Isn’t illegal immigration more equivalent to smuggling than to free trade?

I would favour easier, cheaper and quicker regulation of immigration, which would need to be coupled with general reforms to cut back on welfare and making it easy to work legally, repealing the minimum wage etc.

But I find it hard to see how mass scale law-breaking can be ignored without serious knock-on problems.

I respectfully disagree with Mr.

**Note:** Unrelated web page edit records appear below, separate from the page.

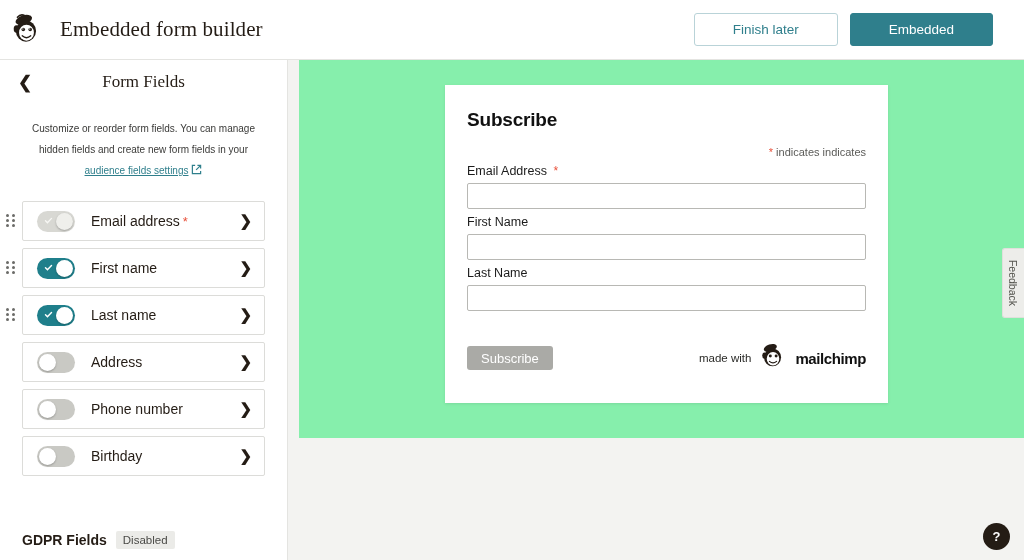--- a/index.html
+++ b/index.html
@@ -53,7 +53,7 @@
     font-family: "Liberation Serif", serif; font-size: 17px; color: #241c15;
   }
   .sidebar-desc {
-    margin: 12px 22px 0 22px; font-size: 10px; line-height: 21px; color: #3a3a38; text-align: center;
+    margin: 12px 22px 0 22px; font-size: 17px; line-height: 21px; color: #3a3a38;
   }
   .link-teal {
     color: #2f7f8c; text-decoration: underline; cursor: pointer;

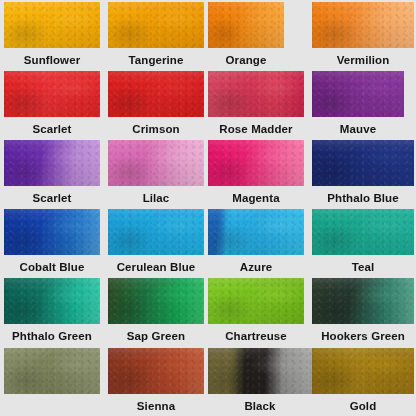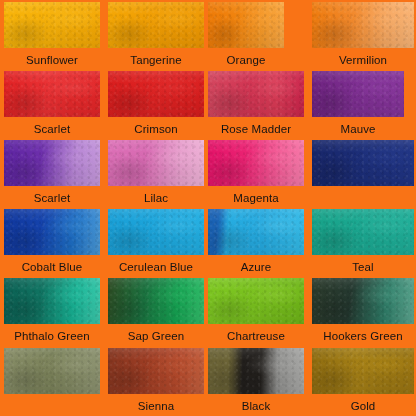--- a/index.html
+++ b/index.html
@@ -68,7 +68,7 @@
 </head>
 <body>
 
-<div id="chart" style="background: #f97316;">
+<div id="chart" style="background: #e5e5e5; font-weight: bold;">
     <div class="swatch-cell" style="left: 4px; top: 2px; width: 96px;">
       <div class="swatch">
         <div class="wash" style="background: linear-gradient(95deg, rgb(247, 180, 10) 0%, rgb(246, 176, 8) 50%, rgb(243, 167, 4) 100%);"></div>

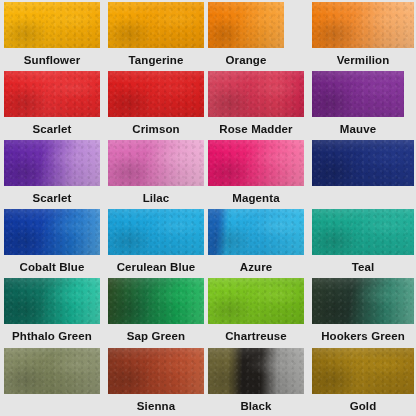--- a/index.html
+++ b/index.html
@@ -163,6 +163,7 @@
         <div class="bloom" style="background: radial-gradient(46% 38% at 72% 36%, rgba(50, 71, 155, 0.3) 0%, transparent 70%), radial-gradient(34% 50% at 22% 68%, rgba(0, 0, 0, 0.13) 0%, transparent 72%), linear-gradient(rgba(255, 255, 255, 0.1) 0%, transparent 26%, rgba(0, 0, 0, 0.09) 100%);"></div>
         <div class="grain"></div>
       </div>
+      <div class="label" style="color: rgb(20, 20, 20);">Phthalo Blue</div>
     </div>
     <div class="swatch-cell" style="left: 4px; top: 209px; width: 96px;">
       <div class="swatch">

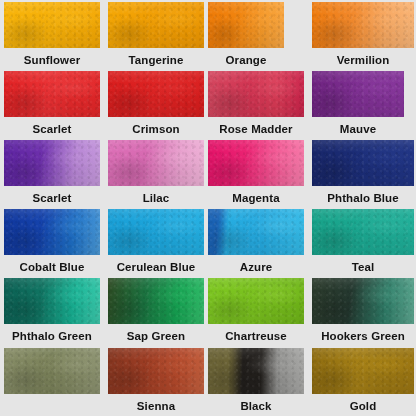--- a/index.html
+++ b/index.html
@@ -245,7 +245,7 @@
       </div>
       <div class="label" style="color: rgb(20, 20, 20);">Sienna</div>
     </div>
-    <div class="swatch-cell" style="left: 208px; top: 348px; width: 96px;">
+    <div class="swatch-cell" style="left: 208px; top: 348px; width: 104px;">
       <div class="swatch">
         <div class="wash" style="background: linear-gradient(92deg, rgb(107, 99, 54) 0%, rgb(107, 99, 54) 22%, rgb(34, 31, 28) 36%, rgb(34, 31, 28) 55%, rgb(142, 142, 140) 72%, rgb(169, 169, 167) 100%);"></div>
         <div class="bloom" style="background: radial-gradient(46% 38% at 72% 36%, rgba(169, 169, 167, 0.3) 0%, transparent 70%), radial-gradient(34% 50% at 22% 68%, rgba(0, 0, 0, 0.13) 0%, transparent 72%), linear-gradient(rgba(255, 255, 255, 0.1) 0%, transparent 26%, rgba(0, 0, 0, 0.09) 100%);"></div>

Charlton — or, rather, I submit that he (like so many other persons) is inappropriately distracted by immigrants’ “legal” status.

A critical distinction in Anglo-American law is that between actions that are malum in se [3] and actions that are malum prohibitum [4].  Some actions are malum in se — wrong in themselves.  Examples are murder, rape, theft, and fraud.  These actions are now formally prohibited by legislation, but their wrongness — indeed, their very illegality — exists independently of legislative prohibition.  If, say, the Virginia legislature were to repeal its statutory prohibition on murder, murder would still be wrong and criminal in Virginia.  Murderers would still be wrongdoers and criminals.  If the State government refused to punish such criminals, people would do so privately.

Other actions are malum prohibitum — “wrong” merely because the government proclaims these actions to be wrong.  One example is avoiding taxes.  If Uncle Sam tomorrow abolishes the federal income tax, failure of Americans to send money to Washington would be neither wrong nor criminal, and persons who send no money to Washington would not be regarded by their neighbors and co-workers as despicable louts whose company should be avoided.

To attach the label “criminal” both to persons who commit actions that are malum in se and to persons whose only wrongdoing is the commission of actions that are merely malum prohibitum is to use language confusingly.  It is to dilute the scorn and loathing that true criminals deserve.  After all, if someone whose only offense is to cross the U.S.-Mexico border in search of a job is a criminal, what is a shoplifter or a child-beater or a murderer?

Looked at differently, to call “criminal” those persons whose only offenses are merely malum prohibitum is unfairly and inappropriately to tar them with the scorn and wariness that is deserved only by persons who commit genuine offenses against others.

And such language clouds and confuses the political debate.  Because most persons understand the word “criminal” to indicate an individual who, to one degree or another, is harmfully anti-social, calling immigrants who are in the U.S. without official government permission “criminal” gives the impression that these people are all harmfully anti-social.  But that impression is emphatically false (unless you include in your definition of “anti-social” the desire for a better life and willingness to compete for jobs).

There is a legitimate debate over how open America’s borders should be.  But that debate today is far too soiled by those persons who think that merely calling “illegal” immigrants “criminals” settles the matter.  It does not.  “Illegal” immigrants are “criminals” only because government policy declares them to be — in the same way that persons openly practicing Christianity or Judaism in Soviet Russia were “criminals” only because government policy declared them to be.  The contours and specifics of this policy are precisely what is at issue in the debate over how widely open U.S. borders ought to be.  This debate should be on the economics and the national-security issues raised by immigration; it should not be confused by the confusing (and often self-serving) application of the term “criminal” to persons who come to America without Uncle Sam’s permission — permission that is very difficult to get.